• **What to work on**
Copy the data below verbatim, from its first line through the line containing "ఎన్‌కార్సియా", including both of those lines and nothing after them.

• **Record list**
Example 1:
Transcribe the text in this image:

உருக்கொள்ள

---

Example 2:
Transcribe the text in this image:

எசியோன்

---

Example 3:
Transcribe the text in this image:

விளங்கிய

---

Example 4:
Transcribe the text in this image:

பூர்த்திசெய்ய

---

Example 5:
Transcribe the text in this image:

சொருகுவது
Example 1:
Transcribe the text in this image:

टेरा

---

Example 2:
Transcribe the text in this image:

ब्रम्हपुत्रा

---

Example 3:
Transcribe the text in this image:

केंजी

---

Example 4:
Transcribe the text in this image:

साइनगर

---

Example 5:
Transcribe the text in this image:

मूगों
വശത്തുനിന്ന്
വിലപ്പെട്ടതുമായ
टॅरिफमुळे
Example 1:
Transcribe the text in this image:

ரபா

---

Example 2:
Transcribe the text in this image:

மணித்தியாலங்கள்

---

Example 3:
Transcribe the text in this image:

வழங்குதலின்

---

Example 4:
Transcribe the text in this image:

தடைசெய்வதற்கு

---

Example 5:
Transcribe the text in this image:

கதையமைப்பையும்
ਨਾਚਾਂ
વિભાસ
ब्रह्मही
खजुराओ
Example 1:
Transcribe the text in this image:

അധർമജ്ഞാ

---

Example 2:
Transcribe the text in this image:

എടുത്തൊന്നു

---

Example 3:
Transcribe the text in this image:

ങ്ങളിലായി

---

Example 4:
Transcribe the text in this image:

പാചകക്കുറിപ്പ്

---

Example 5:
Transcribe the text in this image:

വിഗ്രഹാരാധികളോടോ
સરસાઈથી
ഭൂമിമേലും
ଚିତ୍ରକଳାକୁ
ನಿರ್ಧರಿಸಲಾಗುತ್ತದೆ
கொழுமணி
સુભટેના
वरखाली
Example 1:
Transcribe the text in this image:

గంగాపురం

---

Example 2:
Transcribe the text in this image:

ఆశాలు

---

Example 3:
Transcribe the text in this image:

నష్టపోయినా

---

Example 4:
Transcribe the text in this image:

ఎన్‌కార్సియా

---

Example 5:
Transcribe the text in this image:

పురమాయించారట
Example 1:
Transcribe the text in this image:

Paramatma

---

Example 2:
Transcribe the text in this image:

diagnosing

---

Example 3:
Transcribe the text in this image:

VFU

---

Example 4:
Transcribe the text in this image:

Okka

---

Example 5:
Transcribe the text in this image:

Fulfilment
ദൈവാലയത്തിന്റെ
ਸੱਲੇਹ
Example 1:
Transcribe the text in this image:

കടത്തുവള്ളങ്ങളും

• **Solution to this task**
Example 1:
Transcribe the text in this image:

உருக்கொள்ள

---

Example 2:
Transcribe the text in this image:

எசியோன்

---

Example 3:
Transcribe the text in this image:

விளங்கிய

---

Example 4:
Transcribe the text in this image:

பூர்த்திசெய்ய

---

Example 5:
Transcribe the text in this image:

சொருகுவது
Example 1:
Transcribe the text in this image:

टेरा

---

Example 2:
Transcribe the text in this image:

ब्रम्हपुत्रा

---

Example 3:
Transcribe the text in this image:

केंजी

---

Example 4:
Transcribe the text in this image:

साइनगर

---

Example 5:
Transcribe the text in this image:

मूगों
വശത്തുനിന്ന്
വിലപ്പെട്ടതുമായ
टॅरिफमुळे
Example 1:
Transcribe the text in this image:

ரபா

---

Example 2:
Transcribe the text in this image:

மணித்தியாலங்கள்

---

Example 3:
Transcribe the text in this image:

வழங்குதலின்

---

Example 4:
Transcribe the text in this image:

தடைசெய்வதற்கு

---

Example 5:
Transcribe the text in this image:

கதையமைப்பையும்
ਨਾਚਾਂ
વિભાસ
ब्रह्मही
खजुराओ
Example 1:
Transcribe the text in this image:

അധർമജ്ഞാ

---

Example 2:
Transcribe the text in this image:

എടുത്തൊന്നു

---

Example 3:
Transcribe the text in this image:

ങ്ങളിലായി

---

Example 4:
Transcribe the text in this image:

പാചകക്കുറിപ്പ്

---

Example 5:
Transcribe the text in this image:

വിഗ്രഹാരാധികളോടോ
સરસાઈથી
ഭൂമിമേലും
ଚିତ୍ରକଳାକୁ
ನಿರ್ಧರಿಸಲಾಗುತ್ತದೆ
கொழுமணி
સુભટેના
वरखाली
Example 1:
Transcribe the text in this image:

గంగాపురం

---

Example 2:
Transcribe the text in this image:

ఆశాలు

---

Example 3:
Transcribe the text in this image:

నష్టపోయినా

---

Example 4:
Transcribe the text in this image:

ఎన్‌కార్సియా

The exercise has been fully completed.